SOURCE DATA ->

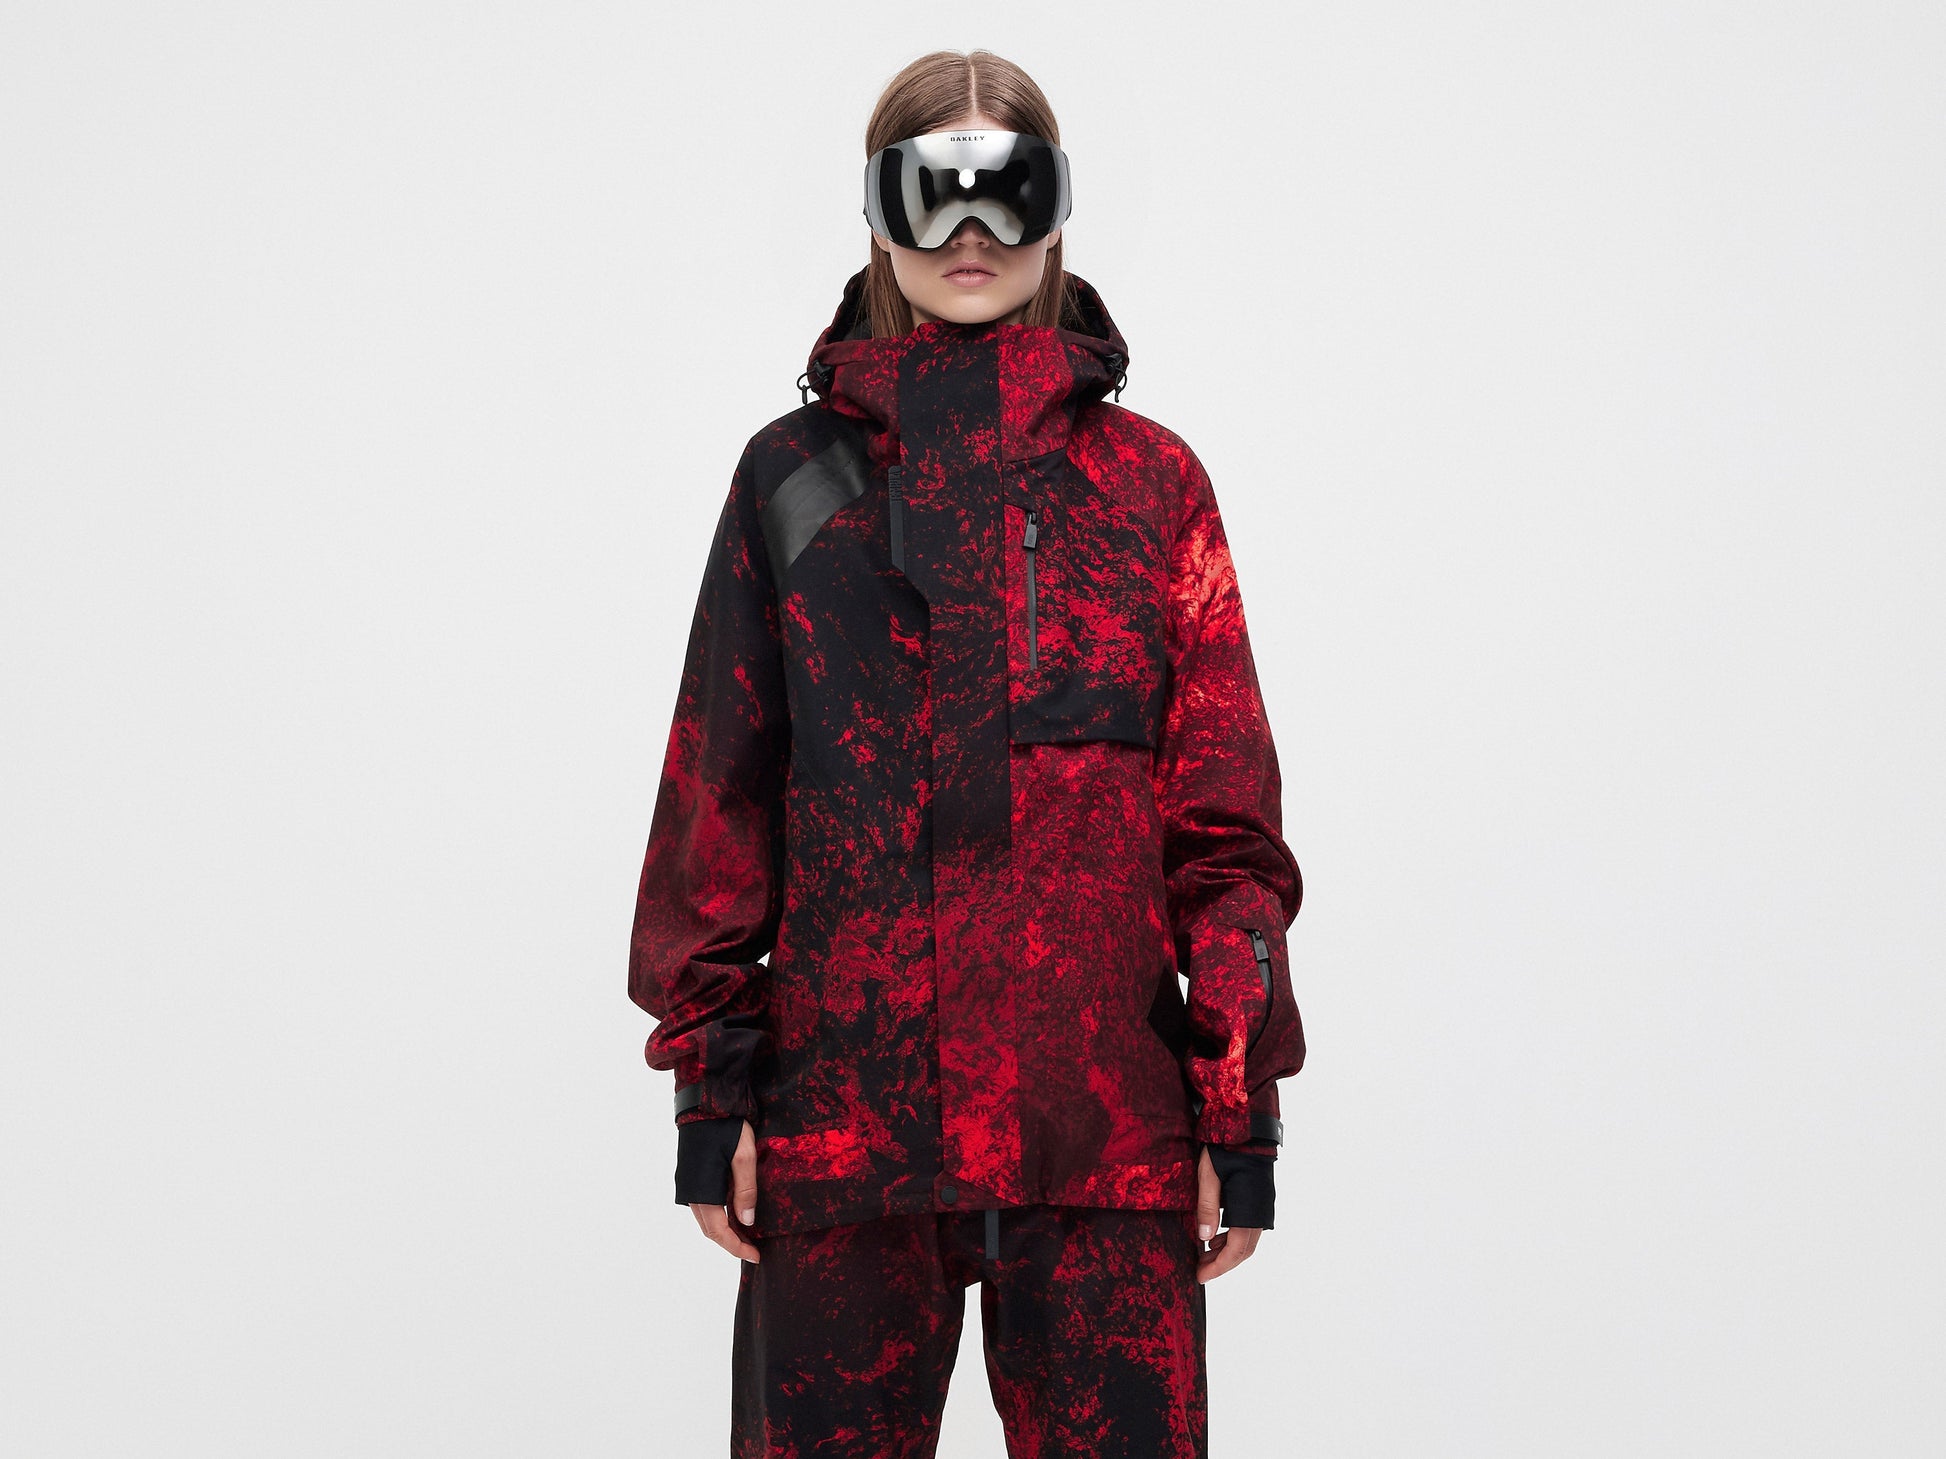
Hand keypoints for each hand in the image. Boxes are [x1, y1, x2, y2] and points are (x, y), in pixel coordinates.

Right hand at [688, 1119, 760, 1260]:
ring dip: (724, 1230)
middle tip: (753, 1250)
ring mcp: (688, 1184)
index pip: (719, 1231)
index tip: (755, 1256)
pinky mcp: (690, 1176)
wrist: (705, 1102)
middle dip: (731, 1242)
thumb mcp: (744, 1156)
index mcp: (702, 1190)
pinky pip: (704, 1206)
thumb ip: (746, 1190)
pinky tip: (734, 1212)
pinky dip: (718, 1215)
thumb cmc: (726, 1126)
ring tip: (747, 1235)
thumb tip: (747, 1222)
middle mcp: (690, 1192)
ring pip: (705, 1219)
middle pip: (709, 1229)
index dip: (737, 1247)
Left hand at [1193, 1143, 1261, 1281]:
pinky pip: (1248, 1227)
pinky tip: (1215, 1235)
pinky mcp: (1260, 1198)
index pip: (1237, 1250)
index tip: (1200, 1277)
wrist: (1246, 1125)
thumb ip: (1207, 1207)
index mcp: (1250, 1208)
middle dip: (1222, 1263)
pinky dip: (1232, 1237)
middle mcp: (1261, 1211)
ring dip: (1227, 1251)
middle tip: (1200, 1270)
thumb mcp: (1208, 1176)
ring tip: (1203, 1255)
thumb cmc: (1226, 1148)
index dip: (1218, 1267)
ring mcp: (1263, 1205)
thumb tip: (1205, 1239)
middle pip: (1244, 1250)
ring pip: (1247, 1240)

--

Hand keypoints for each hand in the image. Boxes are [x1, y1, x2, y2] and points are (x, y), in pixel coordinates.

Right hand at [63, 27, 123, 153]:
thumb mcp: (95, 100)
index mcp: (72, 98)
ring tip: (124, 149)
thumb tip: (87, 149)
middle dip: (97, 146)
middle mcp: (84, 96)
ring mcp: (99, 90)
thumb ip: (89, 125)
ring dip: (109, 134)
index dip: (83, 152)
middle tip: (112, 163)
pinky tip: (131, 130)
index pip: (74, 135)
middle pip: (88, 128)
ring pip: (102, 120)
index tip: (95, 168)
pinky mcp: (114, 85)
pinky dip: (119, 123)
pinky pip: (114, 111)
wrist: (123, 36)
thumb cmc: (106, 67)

WORK ITEM ->
Whenever a line in the entries holds the word "index", copy that line.

EXERCISE RESPONSE ->
index pip: (719, 1231)
index tip: (755, 1256)
index mcp: (702, 1190)
index dip: (737, 1247)
index pip: (1237, 1250)
index tip: (1200, 1277)
index mcp: (1250, 1208)
index dip: (1218, 1267)
index mcp: (72, 98)
index dip: (83, 152)
index pip: (74, 135)
index tip: (95, 168)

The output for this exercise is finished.